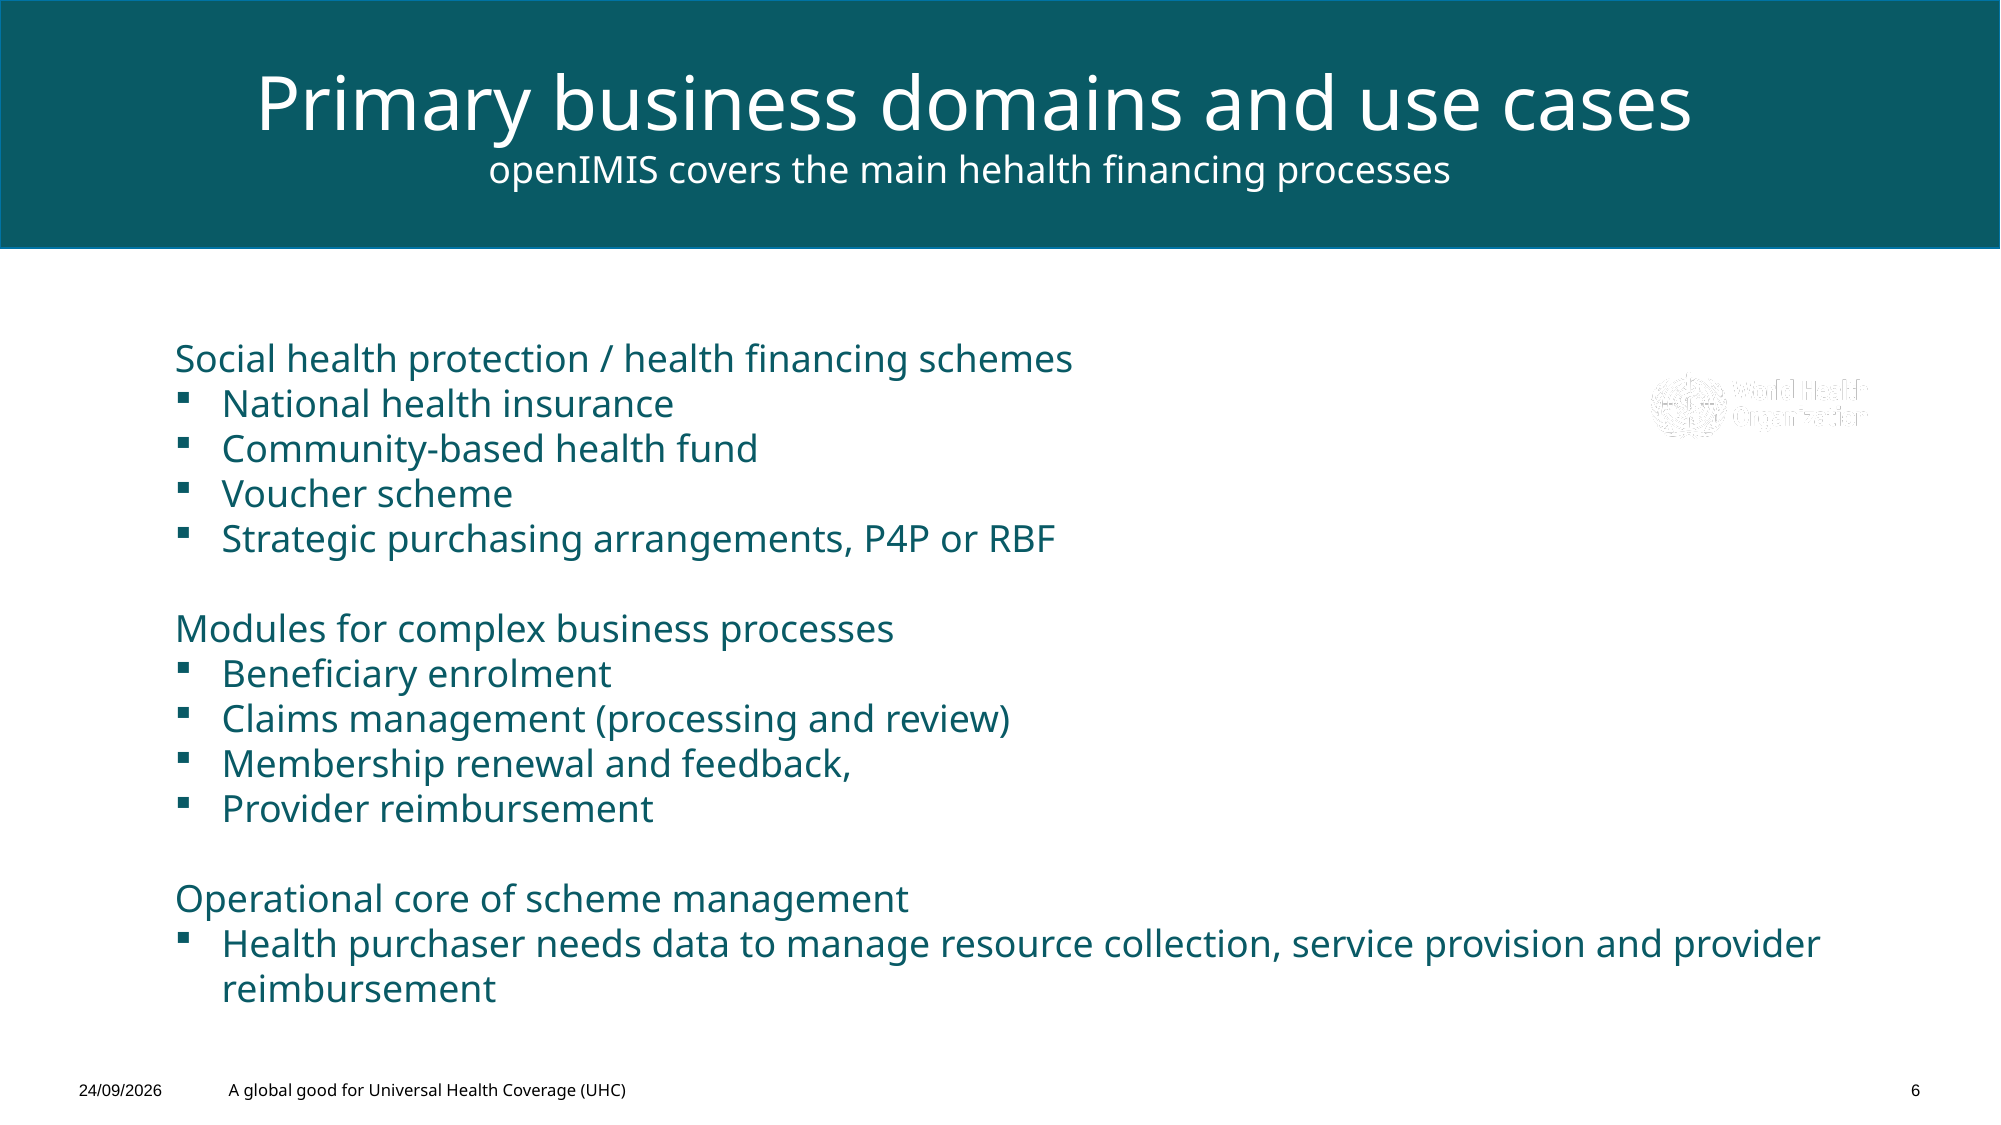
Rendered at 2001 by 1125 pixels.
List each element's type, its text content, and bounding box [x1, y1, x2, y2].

text_box [0, 0, 2000, 248]
slide_number 13/06/2020 [78, 1079, 209, 1109]
picture [1596, 349, 1922, 463]
text_box Primary business domains and use cases openIMIS covers the main hehalth financing processes [53, 48, 1897, 199]
text_box Social health protection / health financing schemes National health insurance Community-based health fund Voucher scheme Strategic purchasing arrangements, P4P or RBF Modules for complex business processes Beneficiary enrolment Claims management (processing and review) Membership renewal and feedback, Provider reimbursement Operational core of scheme management Health purchaser needs data to manage resource collection, service provision and provider reimbursement [171, 380, 1862, 964]
footer A global good for Universal Health Coverage (UHC) [228, 1079, 873, 1125]
slide_number 19 [1872, 1079, 1921, 1109]
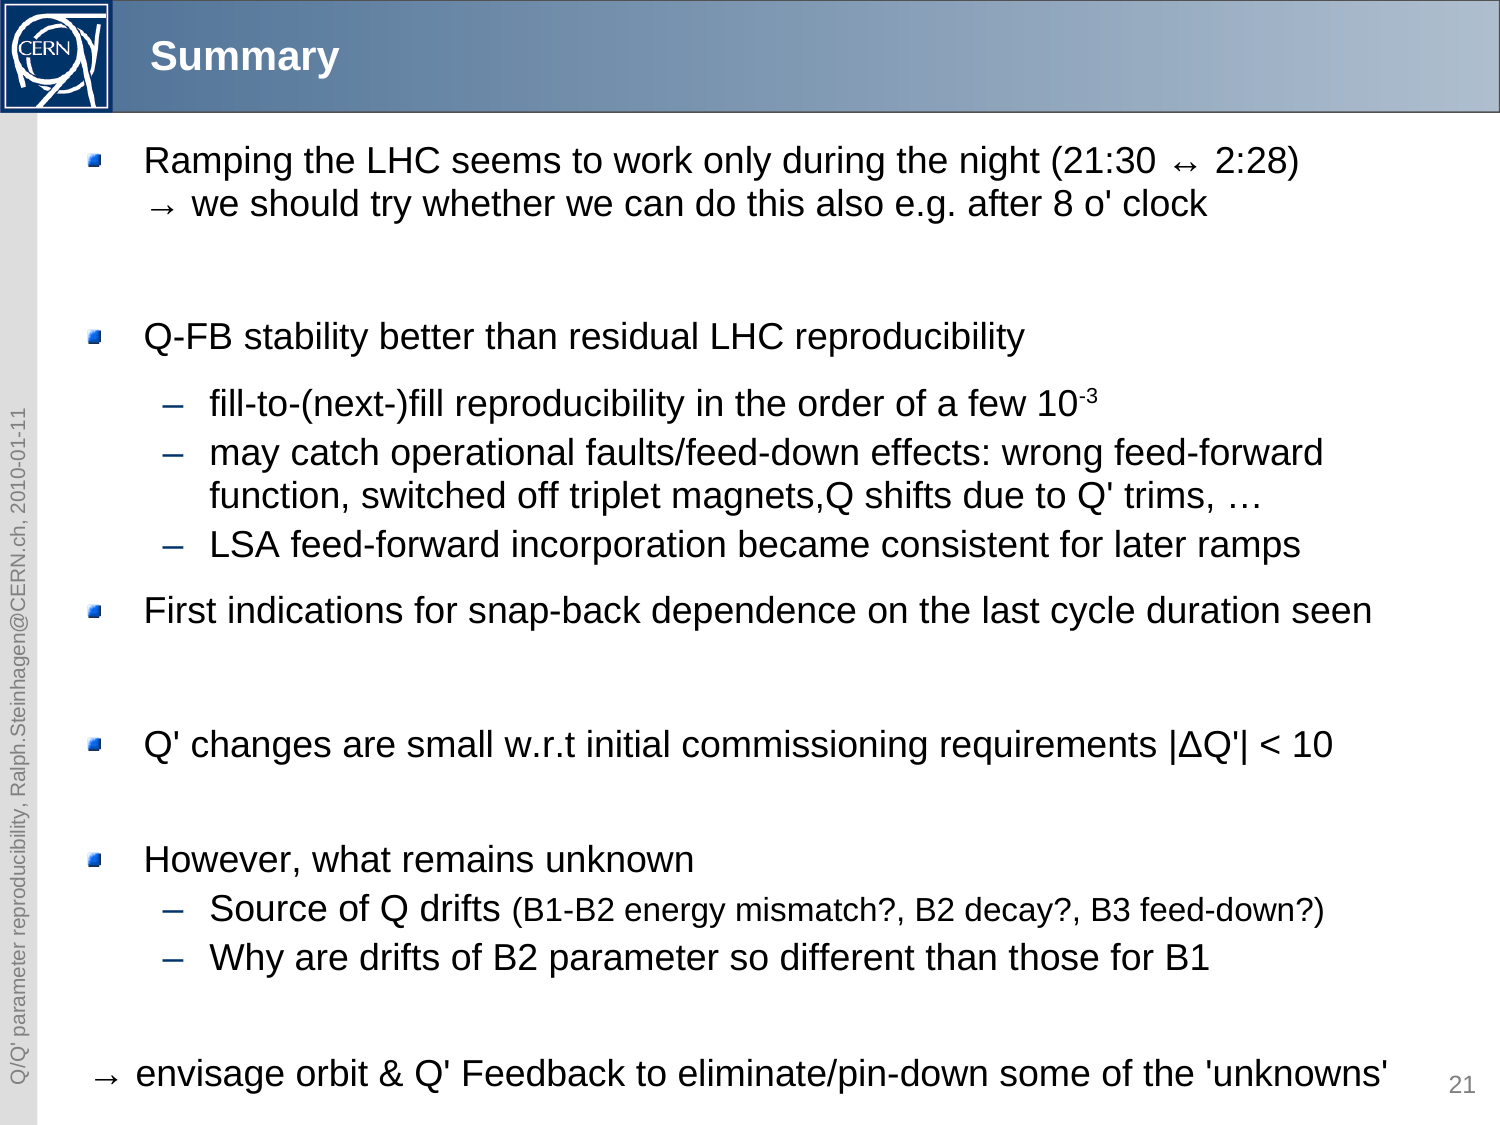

• What to do:
Reproduce the entries from the start through the line containing "text_box Primary business", substituting "bounding rectangle" for "bounding box" and changing nothing else. Give only those lines, and leave the pictures out.

• Written solution:
Rendered at 2001 by 1125 pixels.
List each element's type, its text content, and bounding rectangle [x1, y1, x2, y2].

text_box [0, 0, 2000, 248]
slide_number 13/06/2020 [78, 1079, 209, 1109]
picture [1596, 349, 1922, 463]
text_box Primary business domains and use cases openIMIS covers the main hehalth financing processes [53, 48, 1897, 199]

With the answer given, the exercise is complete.